• The problem:
In the listing below, print exactly the lines between the line holding "X190500000Y-67310000D03*" and the line holding "X167640000Y-114300000D03*", inclusive, and no more.

• Records provided:
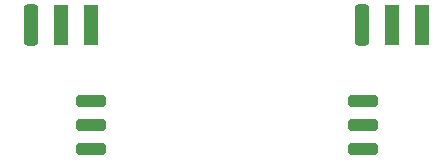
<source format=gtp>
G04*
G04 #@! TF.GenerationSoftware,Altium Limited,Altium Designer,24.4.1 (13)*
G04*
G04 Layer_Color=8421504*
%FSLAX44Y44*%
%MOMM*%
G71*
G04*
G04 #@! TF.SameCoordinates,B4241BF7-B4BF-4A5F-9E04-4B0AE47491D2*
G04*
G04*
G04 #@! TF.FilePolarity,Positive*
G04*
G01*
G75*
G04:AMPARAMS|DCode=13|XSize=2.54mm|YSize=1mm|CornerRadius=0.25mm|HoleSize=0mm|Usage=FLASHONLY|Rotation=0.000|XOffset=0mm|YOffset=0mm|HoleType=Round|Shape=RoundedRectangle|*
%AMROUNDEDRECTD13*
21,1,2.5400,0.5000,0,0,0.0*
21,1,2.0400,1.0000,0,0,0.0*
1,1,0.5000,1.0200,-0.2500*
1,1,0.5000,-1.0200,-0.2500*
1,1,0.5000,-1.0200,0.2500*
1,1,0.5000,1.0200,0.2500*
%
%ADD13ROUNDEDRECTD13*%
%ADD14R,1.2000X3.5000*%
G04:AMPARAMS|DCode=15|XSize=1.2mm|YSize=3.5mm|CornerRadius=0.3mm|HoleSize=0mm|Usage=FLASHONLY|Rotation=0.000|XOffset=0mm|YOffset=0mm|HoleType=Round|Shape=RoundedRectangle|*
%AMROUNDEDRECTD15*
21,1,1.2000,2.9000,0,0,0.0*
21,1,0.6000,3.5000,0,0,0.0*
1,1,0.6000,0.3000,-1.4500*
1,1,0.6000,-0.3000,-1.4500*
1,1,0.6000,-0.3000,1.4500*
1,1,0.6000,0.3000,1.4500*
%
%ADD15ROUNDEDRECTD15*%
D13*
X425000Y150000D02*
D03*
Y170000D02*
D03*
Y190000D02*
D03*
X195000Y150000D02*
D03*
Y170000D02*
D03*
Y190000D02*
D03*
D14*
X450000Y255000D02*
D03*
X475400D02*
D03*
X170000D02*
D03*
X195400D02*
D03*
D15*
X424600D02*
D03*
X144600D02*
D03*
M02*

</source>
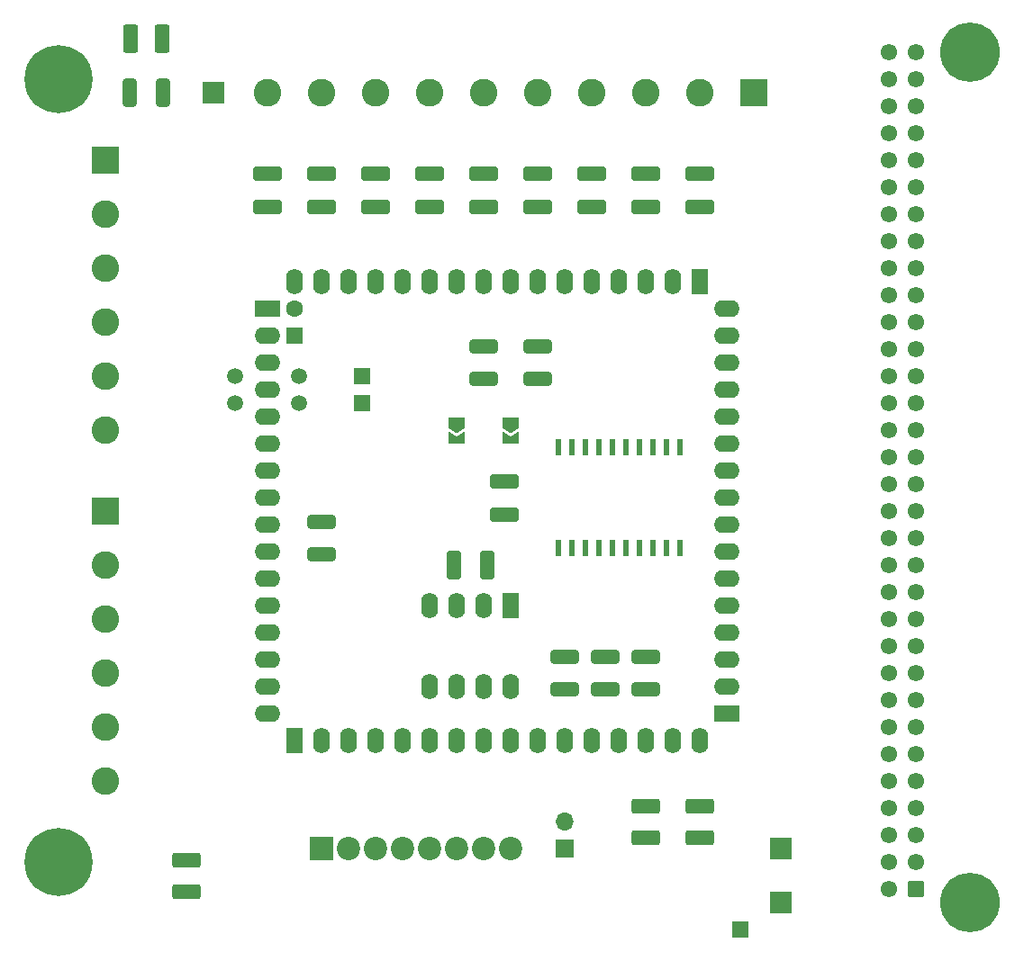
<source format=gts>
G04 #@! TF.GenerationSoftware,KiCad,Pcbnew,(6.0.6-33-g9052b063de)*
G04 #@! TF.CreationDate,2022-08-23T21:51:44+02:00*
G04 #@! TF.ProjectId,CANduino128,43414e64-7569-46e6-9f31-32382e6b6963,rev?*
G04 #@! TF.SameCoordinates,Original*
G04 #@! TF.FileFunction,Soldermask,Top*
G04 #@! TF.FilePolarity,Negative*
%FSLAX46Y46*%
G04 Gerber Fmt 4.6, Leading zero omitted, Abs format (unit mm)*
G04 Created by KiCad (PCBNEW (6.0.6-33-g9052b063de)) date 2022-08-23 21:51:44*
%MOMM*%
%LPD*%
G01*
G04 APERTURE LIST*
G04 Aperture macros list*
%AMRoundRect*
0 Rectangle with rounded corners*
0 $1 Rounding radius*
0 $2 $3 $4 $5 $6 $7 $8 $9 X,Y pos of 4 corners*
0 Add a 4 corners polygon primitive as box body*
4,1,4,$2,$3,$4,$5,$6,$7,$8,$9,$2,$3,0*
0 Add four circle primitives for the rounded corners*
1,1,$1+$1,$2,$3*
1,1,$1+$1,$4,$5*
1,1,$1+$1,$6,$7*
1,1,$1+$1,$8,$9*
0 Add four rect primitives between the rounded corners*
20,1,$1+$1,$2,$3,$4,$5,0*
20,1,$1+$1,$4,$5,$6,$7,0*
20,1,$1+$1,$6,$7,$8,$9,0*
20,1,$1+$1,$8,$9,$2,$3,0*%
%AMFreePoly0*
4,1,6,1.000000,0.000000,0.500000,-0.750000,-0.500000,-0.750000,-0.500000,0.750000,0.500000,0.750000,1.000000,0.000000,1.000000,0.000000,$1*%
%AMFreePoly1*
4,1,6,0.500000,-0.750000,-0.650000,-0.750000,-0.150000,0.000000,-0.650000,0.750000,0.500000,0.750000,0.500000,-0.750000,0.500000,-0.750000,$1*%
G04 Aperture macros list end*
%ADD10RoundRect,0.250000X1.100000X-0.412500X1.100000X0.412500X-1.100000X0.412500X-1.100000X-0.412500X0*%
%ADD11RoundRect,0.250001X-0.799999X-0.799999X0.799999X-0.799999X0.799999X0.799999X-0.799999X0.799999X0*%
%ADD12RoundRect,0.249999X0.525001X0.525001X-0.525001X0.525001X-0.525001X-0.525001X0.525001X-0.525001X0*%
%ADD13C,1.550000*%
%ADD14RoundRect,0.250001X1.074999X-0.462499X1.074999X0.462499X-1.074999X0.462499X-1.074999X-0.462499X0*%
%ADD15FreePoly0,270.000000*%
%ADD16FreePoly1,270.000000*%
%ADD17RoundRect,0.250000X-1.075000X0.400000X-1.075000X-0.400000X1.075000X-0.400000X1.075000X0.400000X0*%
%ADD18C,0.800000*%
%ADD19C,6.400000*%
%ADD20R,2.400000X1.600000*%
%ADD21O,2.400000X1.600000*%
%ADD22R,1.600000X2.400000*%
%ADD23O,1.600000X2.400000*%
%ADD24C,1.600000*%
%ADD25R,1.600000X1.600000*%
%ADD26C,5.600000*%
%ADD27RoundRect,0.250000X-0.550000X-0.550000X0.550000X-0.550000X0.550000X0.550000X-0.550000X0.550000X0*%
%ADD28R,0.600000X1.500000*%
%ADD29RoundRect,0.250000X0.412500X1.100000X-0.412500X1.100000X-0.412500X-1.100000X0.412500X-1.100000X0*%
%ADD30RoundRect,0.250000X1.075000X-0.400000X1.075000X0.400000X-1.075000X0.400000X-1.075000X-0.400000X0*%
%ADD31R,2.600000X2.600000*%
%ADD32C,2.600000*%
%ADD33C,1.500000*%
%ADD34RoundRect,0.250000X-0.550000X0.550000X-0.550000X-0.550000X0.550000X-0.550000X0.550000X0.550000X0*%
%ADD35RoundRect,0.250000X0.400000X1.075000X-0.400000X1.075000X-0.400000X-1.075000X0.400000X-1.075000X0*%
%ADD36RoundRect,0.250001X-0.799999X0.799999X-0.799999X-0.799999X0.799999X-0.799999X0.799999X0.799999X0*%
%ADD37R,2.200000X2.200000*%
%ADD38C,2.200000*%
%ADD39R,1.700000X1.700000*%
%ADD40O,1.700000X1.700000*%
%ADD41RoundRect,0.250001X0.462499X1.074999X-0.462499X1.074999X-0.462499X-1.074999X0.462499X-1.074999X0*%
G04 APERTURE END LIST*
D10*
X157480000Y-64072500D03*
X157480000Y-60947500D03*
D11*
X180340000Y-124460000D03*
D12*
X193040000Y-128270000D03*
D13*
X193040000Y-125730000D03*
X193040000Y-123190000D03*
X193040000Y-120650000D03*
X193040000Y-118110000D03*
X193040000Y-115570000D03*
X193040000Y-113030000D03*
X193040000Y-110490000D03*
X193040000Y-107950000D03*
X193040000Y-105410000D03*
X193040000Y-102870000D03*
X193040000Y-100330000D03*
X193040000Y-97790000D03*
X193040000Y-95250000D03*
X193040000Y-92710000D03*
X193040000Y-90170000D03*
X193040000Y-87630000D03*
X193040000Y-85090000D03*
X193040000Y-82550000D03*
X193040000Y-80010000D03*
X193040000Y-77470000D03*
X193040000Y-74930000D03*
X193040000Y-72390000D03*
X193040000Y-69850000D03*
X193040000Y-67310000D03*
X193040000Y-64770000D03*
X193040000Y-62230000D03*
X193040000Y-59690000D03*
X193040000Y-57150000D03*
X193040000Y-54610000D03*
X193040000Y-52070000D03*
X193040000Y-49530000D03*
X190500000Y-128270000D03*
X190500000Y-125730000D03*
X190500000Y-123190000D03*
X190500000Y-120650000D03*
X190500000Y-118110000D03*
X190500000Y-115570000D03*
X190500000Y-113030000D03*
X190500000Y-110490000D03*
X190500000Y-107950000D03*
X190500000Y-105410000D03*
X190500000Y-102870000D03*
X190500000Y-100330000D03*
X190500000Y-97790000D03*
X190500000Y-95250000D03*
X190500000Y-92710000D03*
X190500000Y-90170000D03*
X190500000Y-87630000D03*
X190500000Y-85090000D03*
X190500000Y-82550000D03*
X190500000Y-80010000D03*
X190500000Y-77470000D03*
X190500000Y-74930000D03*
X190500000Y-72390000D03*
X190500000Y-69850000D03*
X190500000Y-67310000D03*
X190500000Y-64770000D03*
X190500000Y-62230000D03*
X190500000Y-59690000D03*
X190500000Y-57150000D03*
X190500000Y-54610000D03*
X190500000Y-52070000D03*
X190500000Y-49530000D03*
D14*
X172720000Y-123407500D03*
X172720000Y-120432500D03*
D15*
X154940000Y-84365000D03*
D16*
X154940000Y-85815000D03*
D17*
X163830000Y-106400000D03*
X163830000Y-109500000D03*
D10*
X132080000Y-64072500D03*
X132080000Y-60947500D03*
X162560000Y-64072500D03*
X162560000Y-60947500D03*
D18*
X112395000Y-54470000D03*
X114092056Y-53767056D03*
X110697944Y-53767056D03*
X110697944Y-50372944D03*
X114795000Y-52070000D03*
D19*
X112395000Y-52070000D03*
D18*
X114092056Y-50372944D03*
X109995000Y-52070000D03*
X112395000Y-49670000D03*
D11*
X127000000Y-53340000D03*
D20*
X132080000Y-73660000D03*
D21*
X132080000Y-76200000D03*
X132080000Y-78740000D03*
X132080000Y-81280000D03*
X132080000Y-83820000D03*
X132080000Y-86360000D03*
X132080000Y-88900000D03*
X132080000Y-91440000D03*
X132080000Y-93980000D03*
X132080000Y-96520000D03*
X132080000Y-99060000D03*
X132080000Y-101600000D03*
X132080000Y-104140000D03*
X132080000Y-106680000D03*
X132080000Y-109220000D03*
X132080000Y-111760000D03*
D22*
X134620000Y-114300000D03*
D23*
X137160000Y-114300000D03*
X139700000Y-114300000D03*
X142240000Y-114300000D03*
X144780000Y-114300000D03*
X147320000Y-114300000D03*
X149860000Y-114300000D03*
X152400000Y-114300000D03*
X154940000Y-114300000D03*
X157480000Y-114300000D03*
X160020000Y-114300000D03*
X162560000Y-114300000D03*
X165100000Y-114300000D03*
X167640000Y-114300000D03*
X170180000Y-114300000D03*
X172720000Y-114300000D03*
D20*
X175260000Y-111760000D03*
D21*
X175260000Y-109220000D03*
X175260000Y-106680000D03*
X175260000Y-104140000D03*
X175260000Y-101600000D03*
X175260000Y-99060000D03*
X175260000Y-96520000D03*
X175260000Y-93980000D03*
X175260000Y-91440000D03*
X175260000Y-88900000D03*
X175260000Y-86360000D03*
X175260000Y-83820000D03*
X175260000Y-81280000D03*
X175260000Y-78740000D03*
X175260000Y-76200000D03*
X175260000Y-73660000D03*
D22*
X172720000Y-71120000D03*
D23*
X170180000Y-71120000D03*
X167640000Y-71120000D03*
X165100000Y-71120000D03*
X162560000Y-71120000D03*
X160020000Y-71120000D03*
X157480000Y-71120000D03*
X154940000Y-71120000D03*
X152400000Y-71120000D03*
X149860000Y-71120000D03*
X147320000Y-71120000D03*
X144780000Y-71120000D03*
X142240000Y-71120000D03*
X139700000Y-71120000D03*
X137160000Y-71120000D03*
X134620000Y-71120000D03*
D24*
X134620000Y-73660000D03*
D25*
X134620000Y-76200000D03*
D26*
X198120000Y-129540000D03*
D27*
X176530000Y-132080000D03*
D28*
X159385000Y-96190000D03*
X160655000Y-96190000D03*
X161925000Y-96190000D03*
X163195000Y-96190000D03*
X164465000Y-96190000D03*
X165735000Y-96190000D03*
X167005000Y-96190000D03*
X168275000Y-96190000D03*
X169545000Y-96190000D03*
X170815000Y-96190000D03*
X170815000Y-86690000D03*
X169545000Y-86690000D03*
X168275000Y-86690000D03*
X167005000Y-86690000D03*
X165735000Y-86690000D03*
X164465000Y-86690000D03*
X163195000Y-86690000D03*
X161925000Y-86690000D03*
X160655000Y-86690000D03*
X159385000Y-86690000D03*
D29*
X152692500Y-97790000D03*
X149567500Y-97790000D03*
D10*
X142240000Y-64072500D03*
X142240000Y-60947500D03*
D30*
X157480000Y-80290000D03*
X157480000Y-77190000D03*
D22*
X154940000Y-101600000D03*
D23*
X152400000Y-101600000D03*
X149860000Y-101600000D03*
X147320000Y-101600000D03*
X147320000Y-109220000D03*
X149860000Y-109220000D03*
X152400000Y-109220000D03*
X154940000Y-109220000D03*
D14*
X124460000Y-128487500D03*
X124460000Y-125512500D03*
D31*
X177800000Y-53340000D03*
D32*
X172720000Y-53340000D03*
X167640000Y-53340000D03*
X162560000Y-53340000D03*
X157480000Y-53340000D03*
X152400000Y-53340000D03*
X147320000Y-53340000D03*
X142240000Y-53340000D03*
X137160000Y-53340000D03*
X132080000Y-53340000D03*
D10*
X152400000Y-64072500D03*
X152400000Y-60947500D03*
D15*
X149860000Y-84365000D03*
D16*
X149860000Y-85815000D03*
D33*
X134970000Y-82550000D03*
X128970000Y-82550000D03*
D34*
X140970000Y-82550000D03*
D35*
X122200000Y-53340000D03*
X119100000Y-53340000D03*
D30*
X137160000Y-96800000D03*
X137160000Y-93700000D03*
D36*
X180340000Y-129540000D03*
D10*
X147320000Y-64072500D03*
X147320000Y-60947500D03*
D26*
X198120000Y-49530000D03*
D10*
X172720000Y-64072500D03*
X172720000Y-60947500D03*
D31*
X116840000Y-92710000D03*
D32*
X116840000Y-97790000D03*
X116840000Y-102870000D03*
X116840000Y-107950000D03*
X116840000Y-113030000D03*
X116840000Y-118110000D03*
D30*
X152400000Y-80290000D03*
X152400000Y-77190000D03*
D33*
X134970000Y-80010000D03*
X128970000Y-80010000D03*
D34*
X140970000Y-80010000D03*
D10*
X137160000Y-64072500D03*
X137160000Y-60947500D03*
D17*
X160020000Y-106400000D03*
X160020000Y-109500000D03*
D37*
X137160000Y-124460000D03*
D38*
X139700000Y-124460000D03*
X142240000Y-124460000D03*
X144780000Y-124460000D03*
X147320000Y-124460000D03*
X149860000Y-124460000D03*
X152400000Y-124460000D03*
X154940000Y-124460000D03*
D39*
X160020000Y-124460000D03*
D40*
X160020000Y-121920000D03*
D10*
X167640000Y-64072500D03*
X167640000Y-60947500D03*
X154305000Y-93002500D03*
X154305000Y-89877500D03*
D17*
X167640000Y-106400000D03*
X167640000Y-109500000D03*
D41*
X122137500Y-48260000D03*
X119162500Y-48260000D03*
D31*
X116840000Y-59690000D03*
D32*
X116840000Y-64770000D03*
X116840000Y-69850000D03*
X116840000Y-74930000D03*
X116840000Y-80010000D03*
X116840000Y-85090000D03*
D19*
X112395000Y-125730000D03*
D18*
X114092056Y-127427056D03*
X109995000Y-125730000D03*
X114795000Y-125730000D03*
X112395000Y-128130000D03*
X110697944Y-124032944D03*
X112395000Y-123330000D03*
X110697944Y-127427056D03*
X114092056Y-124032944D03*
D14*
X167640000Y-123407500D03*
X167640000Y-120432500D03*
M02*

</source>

• Exercise result:
X190500000Y-67310000D03*
X190500000Y-64770000D03*
X190500000Y-62230000D03*
X190500000Y-59690000D03*
X190500000Y-57150000D03*
X190500000Y-54610000D03*
X190500000Y-52070000D03*
X190500000Y-49530000D03*
D14*
X172720000Y-123407500D03*
X172720000Y-120432500D03*
D15*
X154940000Y-84365000D03*
D16*
X154940000Y-85815000D03*
D17*
X163830000Y-106400000D03*
X163830000Y-109500000D03*
D10*
X132080000Y-64072500D03*
X132080000Y-60947500D03*
X162560000Y-64072500D03*
X162560000Y-60947500D03*
D18*
X112395000Y-54470000D03*
X114092056Y-53767056D03*
X110697944Y-53767056D03*
X110697944Y-50372944D03*
X114795000Y-52070000D03*
D19*
X112395000Y-52070000D03*
D18*
X114092056Y-50372944D03*
X109995000Y-52070000D03*
X112395000Y-49670000D03*
D11*
X127000000Y-53340000D03*
D20*
X132080000Y-73660000D03*
D21*
X132080000Y-76200000D03*
X132080000Y-78740000D03*
X132080000Y-81280000D03*
X132080000Y-83820000D03*
X132080000Y-86360000D03*
X132080000Y-88900000D03*
X132080000Y-91440000D03*
X132080000Y-93980000D03*
X132080000Y-96520000D03*
X132080000Y-99060000D03*
X132080000Y-101600000D03*
X132080000Y-104140000D03*
X132080000Y-106680000D03*
X132080000Y-109220000D03*
X132080000Y-111760000D03*
D22*
X134620000Y-114300000D03*
D23*
X137160000Y-114300000D03*
X139700000Y-114300000D03*
X142240000Y-114300000D03*
X144780000Y-114300000D03*
X147320000Y-114300000D03*
X149860000Y-114300000D03*
X152400000Y-114300000D03*
X154940000Y-114300000D03*
X157480000Y-114300000D03*
X160020000Y-114300000D03*
X162560000Y-114300000D03*
X165100000Y-114300000D03*
X167640000Y-114300000D03*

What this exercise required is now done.